The island has been divided since Turkey unlawfully occupied and seized the northern third in a 1974 invasion but now a Turkish-Cypriot candidate – hoping to get votes from Greek-Cypriots – is aiming to win a European Parliament seat in May 26 elections.
University of Cyprus professor Niyazi Kizilyurek is running on the ticket of the Communist AKEL, with the ruling Conservatives of DISY saying it was done in a desperate bid by the party to gain votes on the occupied territory.
“A Greek Cypriot party having a Turkish Cypriot running with it is unique in our history, but I want to appeal to all Cypriots,” Kizilyurek told the French news agency Agence France-Presse about his historic bid.

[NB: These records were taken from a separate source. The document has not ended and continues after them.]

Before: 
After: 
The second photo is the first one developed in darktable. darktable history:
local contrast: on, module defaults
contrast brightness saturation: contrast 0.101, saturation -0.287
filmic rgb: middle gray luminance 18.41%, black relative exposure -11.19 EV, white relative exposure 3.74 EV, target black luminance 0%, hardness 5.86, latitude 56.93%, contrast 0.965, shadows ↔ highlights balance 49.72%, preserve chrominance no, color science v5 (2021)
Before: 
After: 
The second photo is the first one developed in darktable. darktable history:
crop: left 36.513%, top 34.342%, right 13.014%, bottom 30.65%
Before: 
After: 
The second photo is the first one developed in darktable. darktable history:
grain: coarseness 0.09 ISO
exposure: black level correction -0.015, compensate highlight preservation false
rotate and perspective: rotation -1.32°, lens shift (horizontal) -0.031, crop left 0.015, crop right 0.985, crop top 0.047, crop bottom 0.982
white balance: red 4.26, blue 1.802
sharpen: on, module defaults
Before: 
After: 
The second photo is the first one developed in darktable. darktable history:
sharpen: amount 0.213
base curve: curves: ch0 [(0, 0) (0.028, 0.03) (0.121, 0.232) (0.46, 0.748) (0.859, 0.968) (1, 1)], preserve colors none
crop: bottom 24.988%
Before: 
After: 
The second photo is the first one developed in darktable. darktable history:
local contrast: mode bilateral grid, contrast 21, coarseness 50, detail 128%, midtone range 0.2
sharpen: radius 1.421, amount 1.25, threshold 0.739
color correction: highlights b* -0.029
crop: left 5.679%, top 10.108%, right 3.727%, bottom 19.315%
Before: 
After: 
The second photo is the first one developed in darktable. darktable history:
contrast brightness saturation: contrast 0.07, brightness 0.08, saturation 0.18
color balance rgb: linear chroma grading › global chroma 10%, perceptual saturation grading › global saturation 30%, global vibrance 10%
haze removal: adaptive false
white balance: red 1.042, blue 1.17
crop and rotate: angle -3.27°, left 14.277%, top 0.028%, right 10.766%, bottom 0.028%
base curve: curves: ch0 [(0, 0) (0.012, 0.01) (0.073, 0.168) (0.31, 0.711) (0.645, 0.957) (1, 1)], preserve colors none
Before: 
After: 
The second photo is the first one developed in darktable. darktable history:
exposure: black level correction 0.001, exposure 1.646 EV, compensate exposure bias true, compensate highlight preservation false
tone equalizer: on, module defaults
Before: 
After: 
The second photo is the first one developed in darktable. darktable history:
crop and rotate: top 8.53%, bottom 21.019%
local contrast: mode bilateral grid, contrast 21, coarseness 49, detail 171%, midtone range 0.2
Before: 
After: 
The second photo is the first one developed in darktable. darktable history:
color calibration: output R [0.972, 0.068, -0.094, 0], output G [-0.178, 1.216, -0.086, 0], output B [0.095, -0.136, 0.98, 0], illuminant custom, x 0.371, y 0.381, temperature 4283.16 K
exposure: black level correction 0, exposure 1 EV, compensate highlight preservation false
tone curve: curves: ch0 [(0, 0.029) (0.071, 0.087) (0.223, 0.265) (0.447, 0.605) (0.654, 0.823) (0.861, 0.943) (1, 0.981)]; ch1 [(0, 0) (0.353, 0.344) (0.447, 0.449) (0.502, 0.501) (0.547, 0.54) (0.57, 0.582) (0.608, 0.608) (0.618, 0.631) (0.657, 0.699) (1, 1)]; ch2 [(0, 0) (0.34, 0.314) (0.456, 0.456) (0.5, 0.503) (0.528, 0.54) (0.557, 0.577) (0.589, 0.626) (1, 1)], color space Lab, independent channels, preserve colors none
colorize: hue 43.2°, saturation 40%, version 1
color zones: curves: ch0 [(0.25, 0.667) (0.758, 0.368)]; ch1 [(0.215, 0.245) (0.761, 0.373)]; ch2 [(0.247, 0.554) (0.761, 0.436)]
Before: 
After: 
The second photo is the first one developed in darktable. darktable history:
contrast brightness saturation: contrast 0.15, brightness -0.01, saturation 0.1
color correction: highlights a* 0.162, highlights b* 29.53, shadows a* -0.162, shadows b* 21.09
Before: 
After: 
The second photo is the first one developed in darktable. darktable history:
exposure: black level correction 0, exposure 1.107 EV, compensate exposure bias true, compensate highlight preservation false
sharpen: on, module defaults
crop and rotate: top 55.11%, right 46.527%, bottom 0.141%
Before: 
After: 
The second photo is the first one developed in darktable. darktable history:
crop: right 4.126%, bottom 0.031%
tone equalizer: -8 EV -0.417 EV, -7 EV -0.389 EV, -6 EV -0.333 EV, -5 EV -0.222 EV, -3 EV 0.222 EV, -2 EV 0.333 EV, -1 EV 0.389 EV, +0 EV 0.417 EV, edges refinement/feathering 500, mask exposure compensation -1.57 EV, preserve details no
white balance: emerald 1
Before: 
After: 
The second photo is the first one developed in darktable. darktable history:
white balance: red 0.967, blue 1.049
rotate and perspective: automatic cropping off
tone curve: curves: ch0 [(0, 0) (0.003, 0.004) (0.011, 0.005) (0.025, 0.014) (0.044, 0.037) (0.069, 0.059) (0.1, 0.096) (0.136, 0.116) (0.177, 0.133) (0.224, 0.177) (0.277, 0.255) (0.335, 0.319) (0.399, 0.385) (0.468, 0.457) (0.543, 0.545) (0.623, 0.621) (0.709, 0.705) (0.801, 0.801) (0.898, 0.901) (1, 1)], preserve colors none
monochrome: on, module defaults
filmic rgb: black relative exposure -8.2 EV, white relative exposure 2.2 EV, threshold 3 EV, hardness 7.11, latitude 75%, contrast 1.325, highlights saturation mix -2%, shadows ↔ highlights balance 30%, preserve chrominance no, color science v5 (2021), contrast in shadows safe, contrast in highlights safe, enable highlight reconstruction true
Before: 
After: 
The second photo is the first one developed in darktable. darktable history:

“It is the first time that Greek and Turkish Cypriots can vote together as we have ethnically divided voting … we are also campaigning together which is also unique,” he added.
While the legitimate side of Cyprus belongs to the European Union that Turkey wants to join – while refusing to recognize the Cypriot government and barring its ships and planes – Turkish-Cypriots are considered EU citizens and have the right to run and vote in the European elections, even though under the current constitution they cannot participate in parliamentary ballots in the south.
There are an unprecedented nine Turkish Cypriots in the running to be MEPs including publisher Sener Levent – well-known for challenging the policies of Turkish President Recep Tayyip Erdogan — along with five other candidates in his Jasmine Movement, said AFP in a feature.
Most Turkish Cypriots who wish to vote will have to cross over into the government-controlled south for the May 26 ballot.
Kizilyurek, a self-confessed European federalist, is campaigning on both sides on a platform to reunify the island although the talks collapsed almost two years ago at the Swiss resort of Crans-Montana when Erdogan and Turkish-Cypriot leader Mustafa Akinci said they would never remove an army on the occupied side and wanted the right to militarily intervene when they wanted.
“AKEL is the only party representing Turkish Cypriots as equals, and backs the federal solution in Cyprus and the communities living together … we need to get back to negotiations as soon as possible,” said Kizilyurek.
Hubert Faustmann, Professor of Political Science at the University of Nicosia, said there has been a backlash from extreme nationalists Elam, who may be poised to win their first MEP seat with right-wing populism rising in Europe.
“The candidacy of Niyazi and his good chances of being elected have triggered nasty attacks by Elam,” Faustmann told AFP.
“But for the first time since the breakdown of the constitutional order in 1963, a Turkish Cypriot could get elected to office in the Republic of Cyprus and give Turkish Cypriots a voice in public affairs,” he also added.